[Given records]
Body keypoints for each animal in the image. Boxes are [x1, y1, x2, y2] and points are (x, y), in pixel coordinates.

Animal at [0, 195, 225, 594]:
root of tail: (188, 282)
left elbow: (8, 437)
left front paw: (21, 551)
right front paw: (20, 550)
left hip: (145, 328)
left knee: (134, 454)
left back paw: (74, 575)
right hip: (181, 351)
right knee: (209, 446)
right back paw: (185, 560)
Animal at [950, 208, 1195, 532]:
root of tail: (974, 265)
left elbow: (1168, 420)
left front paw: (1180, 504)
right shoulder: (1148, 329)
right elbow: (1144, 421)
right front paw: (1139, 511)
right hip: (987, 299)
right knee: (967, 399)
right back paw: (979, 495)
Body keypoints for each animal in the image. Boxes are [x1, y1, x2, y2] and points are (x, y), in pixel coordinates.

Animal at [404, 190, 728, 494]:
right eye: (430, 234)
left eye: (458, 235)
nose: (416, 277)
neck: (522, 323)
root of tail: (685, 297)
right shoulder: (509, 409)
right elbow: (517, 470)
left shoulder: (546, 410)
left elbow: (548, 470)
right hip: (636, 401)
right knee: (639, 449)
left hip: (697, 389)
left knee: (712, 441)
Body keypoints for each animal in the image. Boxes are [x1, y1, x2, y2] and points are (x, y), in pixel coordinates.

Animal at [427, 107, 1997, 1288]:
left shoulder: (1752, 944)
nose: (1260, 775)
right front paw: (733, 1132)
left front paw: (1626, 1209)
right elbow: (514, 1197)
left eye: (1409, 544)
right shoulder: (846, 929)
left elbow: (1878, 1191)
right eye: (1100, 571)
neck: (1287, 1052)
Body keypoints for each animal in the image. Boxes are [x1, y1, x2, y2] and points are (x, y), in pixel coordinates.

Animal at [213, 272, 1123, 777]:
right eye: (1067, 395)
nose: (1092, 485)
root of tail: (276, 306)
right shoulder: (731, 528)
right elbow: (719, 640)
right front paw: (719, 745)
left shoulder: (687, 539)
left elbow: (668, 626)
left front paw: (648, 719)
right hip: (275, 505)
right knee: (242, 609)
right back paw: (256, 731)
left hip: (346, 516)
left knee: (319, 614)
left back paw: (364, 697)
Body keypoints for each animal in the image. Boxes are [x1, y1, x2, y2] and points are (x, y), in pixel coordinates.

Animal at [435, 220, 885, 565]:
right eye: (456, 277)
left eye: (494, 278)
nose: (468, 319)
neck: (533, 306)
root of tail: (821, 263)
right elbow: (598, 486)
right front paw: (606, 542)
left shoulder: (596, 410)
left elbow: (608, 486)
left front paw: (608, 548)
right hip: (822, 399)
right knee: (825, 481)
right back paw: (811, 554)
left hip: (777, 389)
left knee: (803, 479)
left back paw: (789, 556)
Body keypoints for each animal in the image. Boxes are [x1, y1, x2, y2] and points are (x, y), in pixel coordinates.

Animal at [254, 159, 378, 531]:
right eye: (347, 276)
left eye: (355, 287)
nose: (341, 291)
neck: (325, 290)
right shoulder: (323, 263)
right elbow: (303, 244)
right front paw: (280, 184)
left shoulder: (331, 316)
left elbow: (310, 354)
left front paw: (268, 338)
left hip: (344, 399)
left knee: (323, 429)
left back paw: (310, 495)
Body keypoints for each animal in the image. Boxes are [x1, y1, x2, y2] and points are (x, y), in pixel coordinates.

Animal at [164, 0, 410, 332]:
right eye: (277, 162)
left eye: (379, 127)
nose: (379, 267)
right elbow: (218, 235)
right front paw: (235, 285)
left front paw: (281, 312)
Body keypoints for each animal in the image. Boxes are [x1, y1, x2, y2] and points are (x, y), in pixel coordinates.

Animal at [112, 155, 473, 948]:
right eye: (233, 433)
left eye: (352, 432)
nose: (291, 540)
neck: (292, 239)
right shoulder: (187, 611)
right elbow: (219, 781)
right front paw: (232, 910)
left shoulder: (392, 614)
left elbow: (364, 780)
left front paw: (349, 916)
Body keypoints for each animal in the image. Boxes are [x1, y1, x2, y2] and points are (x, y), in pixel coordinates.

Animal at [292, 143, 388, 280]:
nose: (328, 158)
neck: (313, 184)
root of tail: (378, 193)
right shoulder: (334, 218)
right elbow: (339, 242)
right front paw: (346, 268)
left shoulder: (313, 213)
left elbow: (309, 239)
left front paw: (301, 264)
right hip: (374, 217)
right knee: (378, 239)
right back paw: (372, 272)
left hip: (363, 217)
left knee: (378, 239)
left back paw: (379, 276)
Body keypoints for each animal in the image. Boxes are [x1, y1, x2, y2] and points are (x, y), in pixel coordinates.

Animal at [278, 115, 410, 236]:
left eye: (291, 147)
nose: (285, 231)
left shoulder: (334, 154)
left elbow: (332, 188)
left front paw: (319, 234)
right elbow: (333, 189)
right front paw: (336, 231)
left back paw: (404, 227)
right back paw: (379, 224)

[Problem description]
Would you reproduce the full listing without changing a single word?

[Answer to the exercise]
Body keypoints for each animal in the image. Boxes are [x1, y1, x2, y2] and points are (x, y), in pixel coordinates.

Animal at [0, 195, 225, 594]:
root of tail: (188, 282)
left elbow: (8, 437)
left front paw: (21, 551)
right front paw: (20, 550)
left hip: (145, 328)
left knee: (134, 454)
left back paw: (74, 575)
right hip: (181, 351)
right knee: (209, 446)
right back paw: (185, 560)
Animal at [950, 208, 1195, 532]:
root of tail: (974, 265)
left elbow: (1168, 420)
left front paw: (1180, 504)
right shoulder: (1148, 329)
right elbow: (1144, 421)
right front paw: (1139, 511)
right hip: (987, 299)
right knee: (967, 399)
right back paw: (979, 495)
Body keypoints for each animal in the image. Boxes are [x1, y1, x2, y2] and points are (x, y), in pixel coordinates.

Animal at [404, 190, 728, 494]:
right eye: (430, 234)
left eye: (458, 235)
nose: (416, 277)
neck: (522, 323)
root of tail: (685, 297)
right shoulder: (509, 409)
right elbow: (517, 470)
left shoulder: (546, 410)
left elbow: (548, 470)
right hip: (636, 401)
right knee: (639, 449)
left hip: (697, 389)
left knee: (712, 441)
Body keypoints for each animal in the image. Boxes are [x1, y1, x2, y2] and points are (x, y), in pixel coordinates.

Animal at [427, 107, 1997, 1288]:
left shoulder: (1752, 944)
nose: (1260, 775)
right front paw: (733, 1132)
left front paw: (1626, 1209)
right elbow: (514, 1197)
left eye: (1409, 544)
right shoulder: (846, 929)
left elbow: (1878, 1191)
right eye: (1100, 571)
neck: (1287, 1052)
Body keypoints for each animal in the image. Boxes are [x1, y1, x2, y2] and points are (x, y), in pixel coordinates.

Animal at [213, 272, 1123, 777]:
right eye: (1067, 395)
nose: (1092, 485)
root of tail: (276, 306)
right shoulder: (731, 528)
right elbow: (719, 640)
right front paw: (719, 745)
left shoulder: (687, 539)
left elbow: (668, 626)
left front paw: (648, 719)
right hip: (275, 505)
right knee: (242, 609)
right back paw: (256, 731)
left hip: (346, 516)
left knee: (319, 614)
left back paw: (364, 697)
Body keypoints for each animal in the image. Boxes are [x1, y1, x2, y2] and points are (x, y), in pixel coordinates.

Animal at [435, 220, 885, 565]:
right eye: (456, 277)
left eye: (494, 278)
nose: (468, 319)
neck: (533, 306)
root of tail: (821, 263)
right elbow: (598, 486)
right front paw: (606, 542)
left shoulder: (596, 410)
left elbow: (608, 486)
left front paw: (608, 548)
right hip: (822, 399)
right knee: (825, 481)
right back paw: (811, 554)
left hip: (777, 389)
left knee: (803, 479)
left back paw: (789, 556)
Body keypoints for each animal in the image. Boxes are [x1, y1, x2, y2] and points are (x, y), in pixel coordinates.

Animal at [254, 159, 378, 531]:
right eye: (347, 276)
left eye: (355, 287)
nose: (341, 291)
neck: (325, 290)
right shoulder: (323, 263)
right elbow: (303, 244)
right front paw: (280, 184)
left shoulder: (331, 316)
left elbow: (310, 354)
left front paw: (268, 338)
left hip: (344, 399)
left knee: (323, 429)
left back paw: (310, 495)
Body keypoints for each animal in the image. Boxes are [x1, y1, x2, y2] and points are (x, y), in pixel coordinates.

Animal at [164, 0, 410, 332]:
right eye: (277, 162)
left eye: (379, 127)
nose: (379, 267)
right elbow: (218, 235)
right front paw: (235, 285)
left front paw: (281, 312)
Body keypoints for each animal in the image. Boxes are [x1, y1, x2, y2] and points are (x, y), in pixel coordinates.

Animal at [112, 155, 473, 948]:
right eye: (233, 433)
left eye: (352, 432)
nose: (291, 540)
neck: (292, 239)
right shoulder: (187, 611)
right elbow: (219, 781)
right front paw: (232, 910)
left shoulder: (392, 614)
left elbow: (364, 780)
left front paw: (349, 916)
Body keypoints for each animal in the image. Boxes are [x1, y1, x2, y2] and points are (x, y), in pixel coordinates.

Animal at [292, 143, 388, 280]:
nose: (328, 158)
neck: (313, 184)
root of tail: (378, 193)
right shoulder: (334, 218)
right elbow: (339, 242)
right front paw: (346, 268)
left shoulder: (313, 213)
left elbow: (309, 239)
left front paw: (301, 264)
right hip: (374, 217)
right knee: (378, 239)
right back paw: (372, 272)
left hip: (363, 217)
left knee: (378, 239)
left back paw: (379, 276)
Body keypoints for each animal in the image. Boxes are [x1, y1, x2, y2] and points are (x, y), in pixel coordinates.

Animal at [278, 115, 410, 236]:
left eye: (291, 147)
nose: (285, 231)
left shoulder: (334, 154)
left elbow: (332, 188)
left front paw: (319, 234)
right elbow: (333, 189)
right front paw: (336, 231)
left back paw: (404, 227)
right back paw: (379, 224)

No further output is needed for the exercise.